As my regular readers know, I have been spending most of my spare time (of which there is less and less these days) looking for a new job.

A few hours before shabbos I was called with a job offer.
My first and second interview with company X had gone very well and I had expected (ok hoped) that they would call.
Although the job and the company seemed really good I had some worries particularly about the length of the commute (an easy hour, no public transportation) and the "Shabbos factor" which would be compounded by the distance.
To put it into fake mathematical terms:

D(distance from the office to my home) * SF (the shabbos factor) - S (the current season) = P (the amount of problems I will face being an orthodox Jew while job hunting.)

Since it's spring going into summer this is an ideal time for a an orthodox Jew to look for work. But it still worried me, as did the length of the commute over all.

So in my head I devised a list of conditions which I would haggle over if I was offered the job:
Better pay, decent hours, 3 weeks vacation, etc...

And wouldn't you know it?! They offered me all that without my even opening my mouth!
A 37.5 hour work week?! I didn't even know that existed!

So when the HR lady asked me if I had any concerns before they went ahead with the background check I had nothing to say... so like a moron I mentioned Shabbos.
I was pretty blase about it really, like just to let you know blah, blah blah, no problem... but now of course I'm worried that it will be the deal breaker.
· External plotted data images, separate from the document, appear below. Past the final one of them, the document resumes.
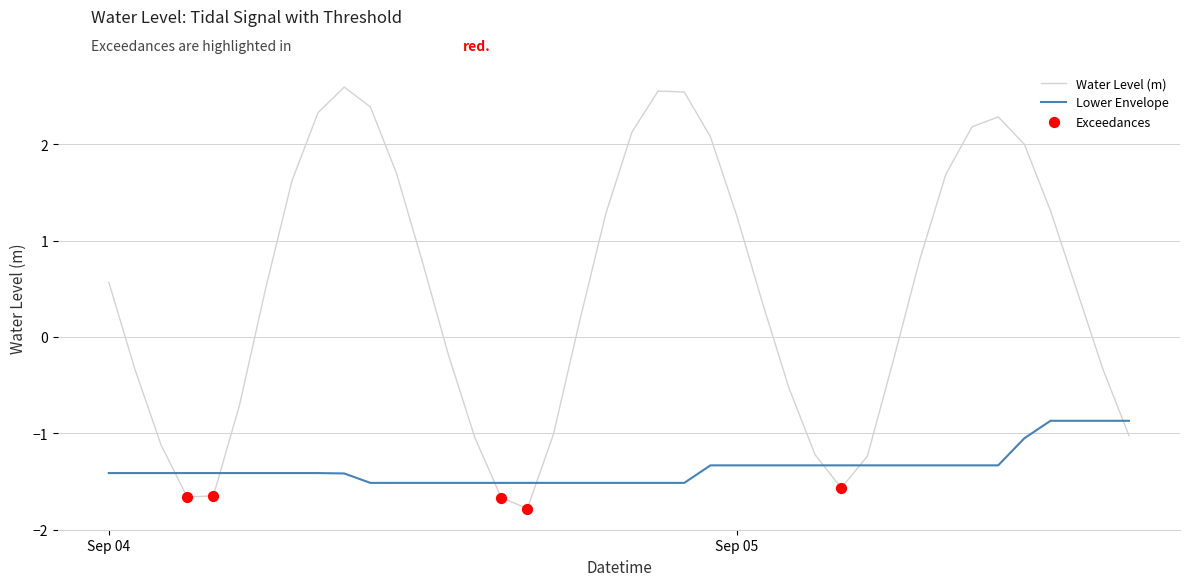

Which series has the widest spread of values?

Water Level (m)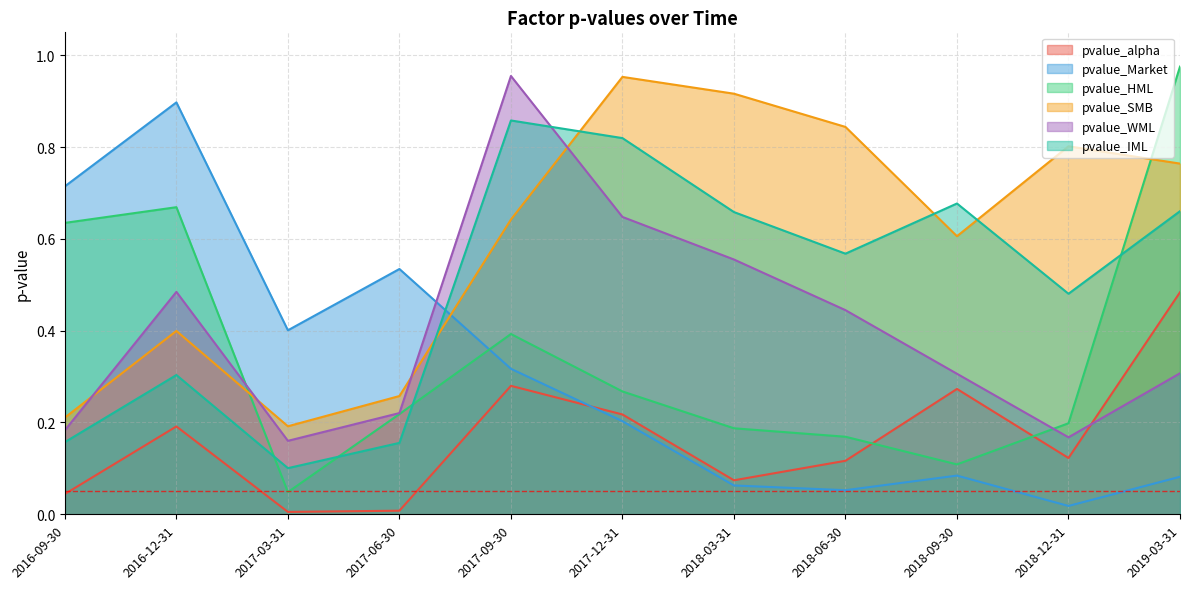

At which label does pvalue_WML reach its peak?

2017-09-30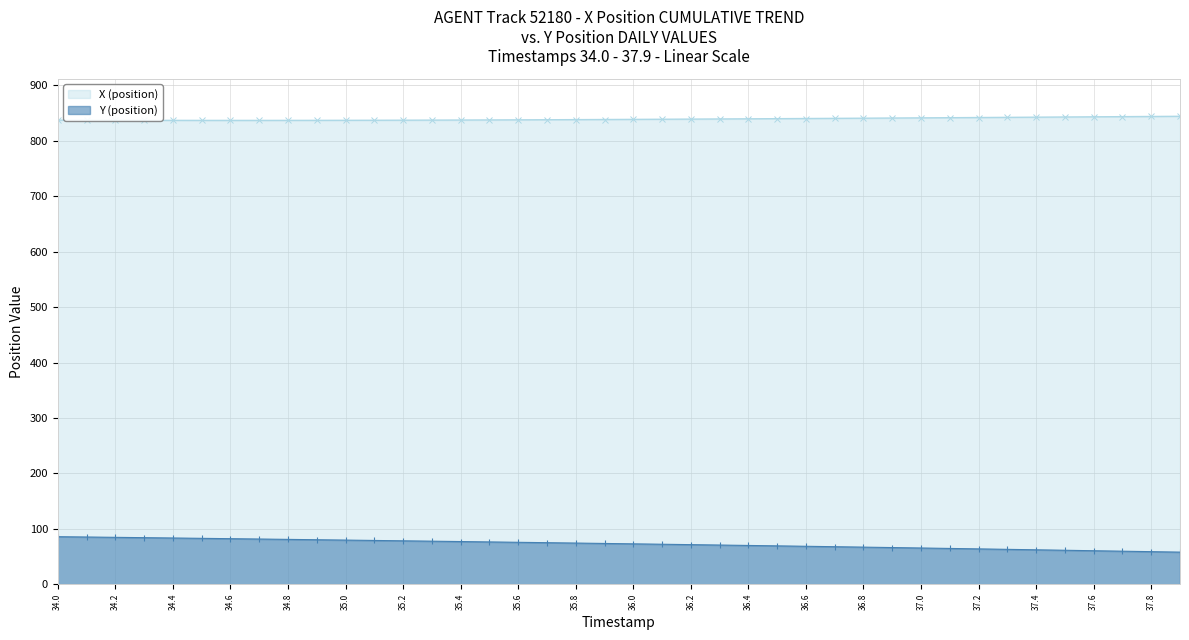

Rank the series by their maximum value, from highest to lowest.

X (position), Y (position)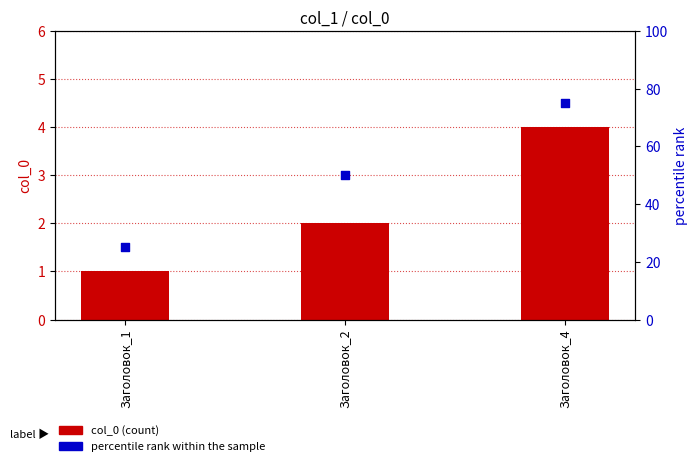

What are all the series names shown in the legend?

col_0 (count), percentile rank within the sample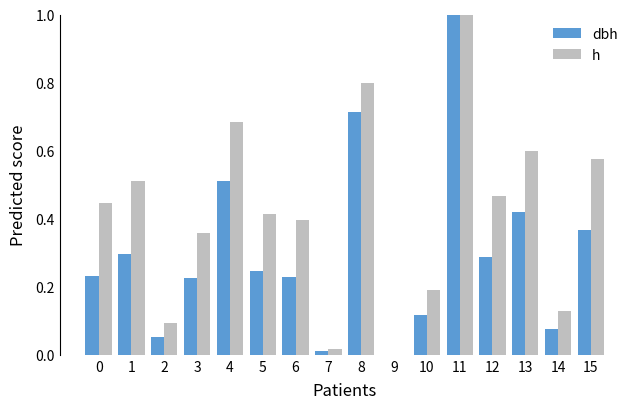

What is the maximum value for dbh?

1.0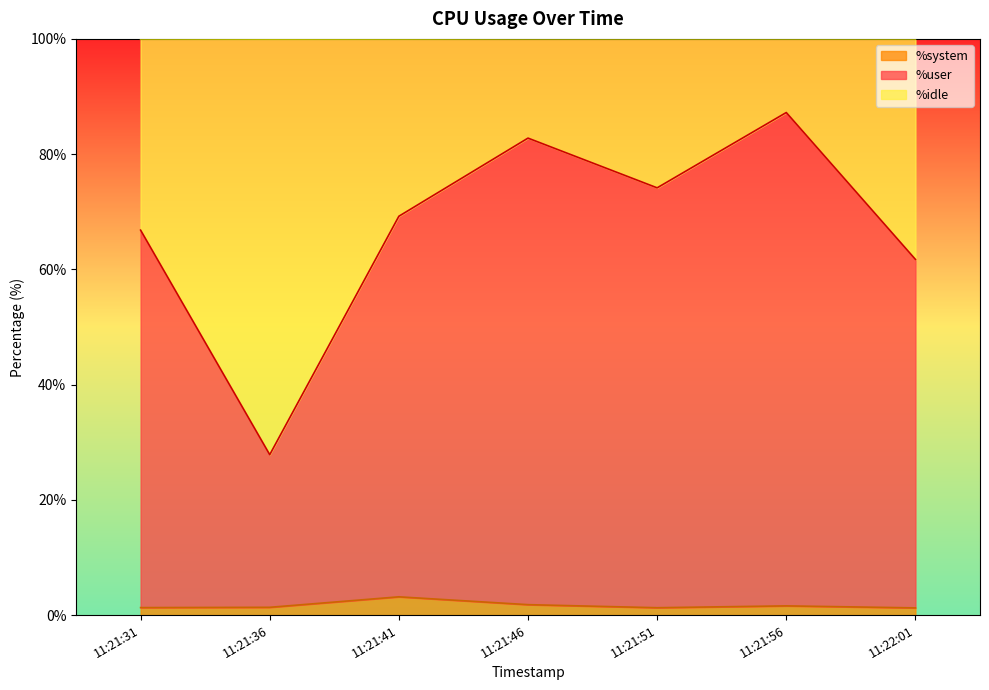

Reading left to right, list all the values displayed in this chart.

%user: 11:21:31=66.8	11:21:36=27.8	11:21:41=69.2	11:21:46=82.8	11:21:51=74.2	11:21:56=87.2	11:22:01=61.7
%system: 11:21:31=1.3	11:21:36=1.4	11:21:41=3.2	11:21:46=1.8	11:21:51=1.3	11:21:56=1.6	11:22:01=1.2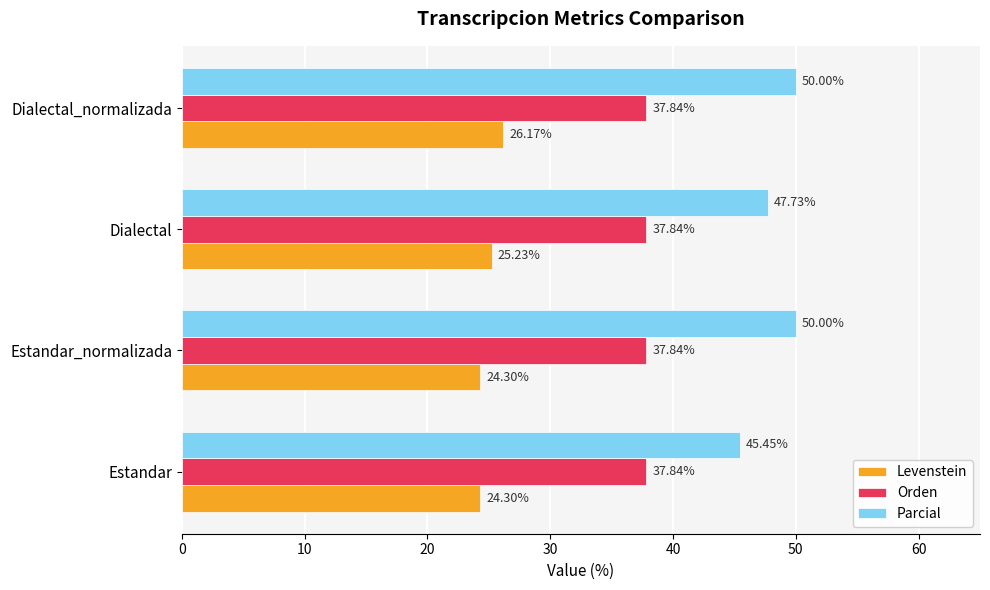

What is the sum of the Orden values at Dialectal and Estandar_normalizada?

75.7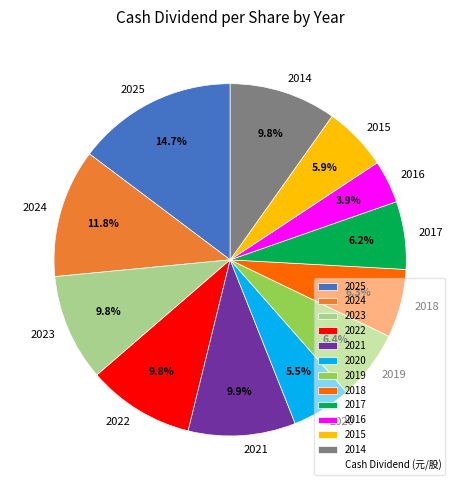

Is there a majority slice in this chart?

No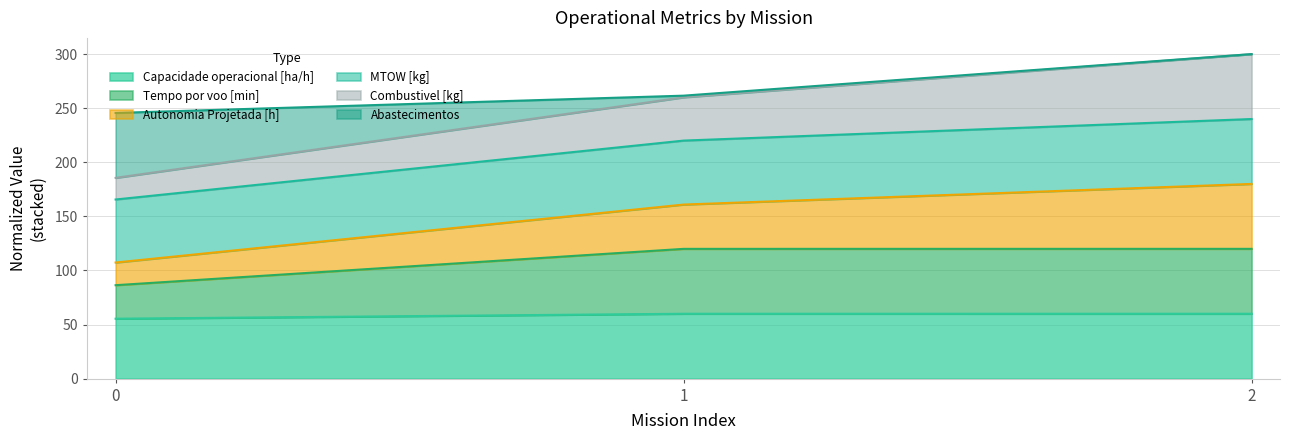

What is the total value across all series at 0?

245.6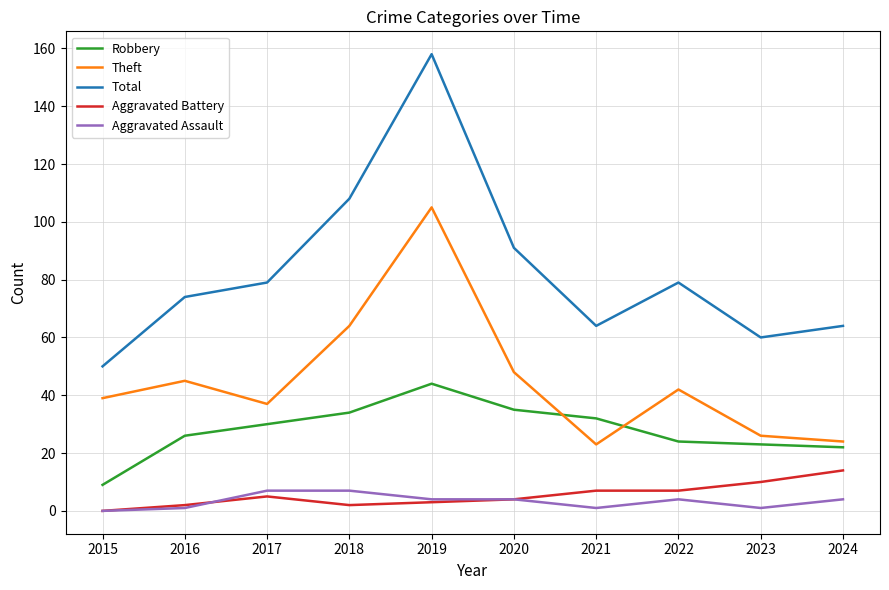

What is the difference between the maximum and second lowest values in the Total series?

98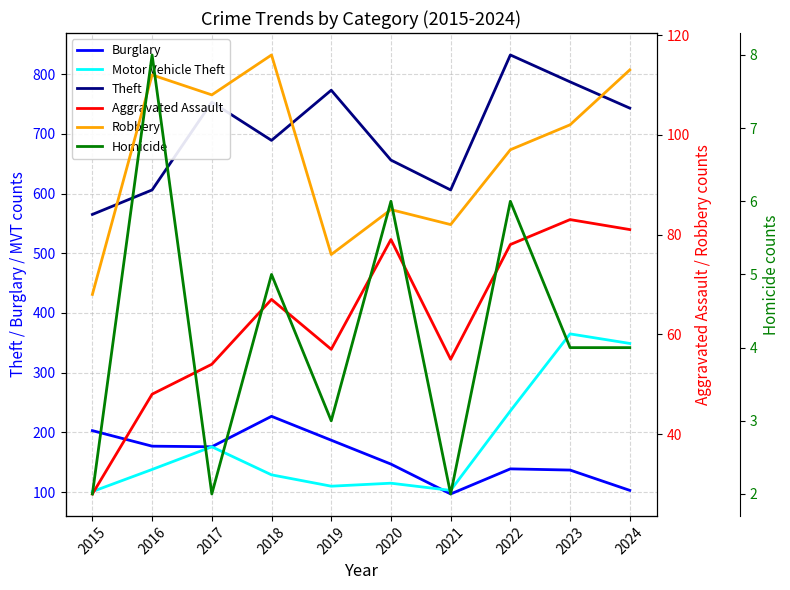

Does the chart have visible grid lines?

Yes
So now I'm nervous and feeling a little stupid too.
Think good thoughts for me, this could be the start of something good, if I haven't killed it before it started. I've had about a 50% sucess rate in being open about shabbos before accepting a job. I'm interested to hear how any of you have handled the Shabbos factor when job hunting. Please share!

I've missed you all. Hopefully once this job search is through I'll have more time to crank up the old Ask Shifra advice machine again!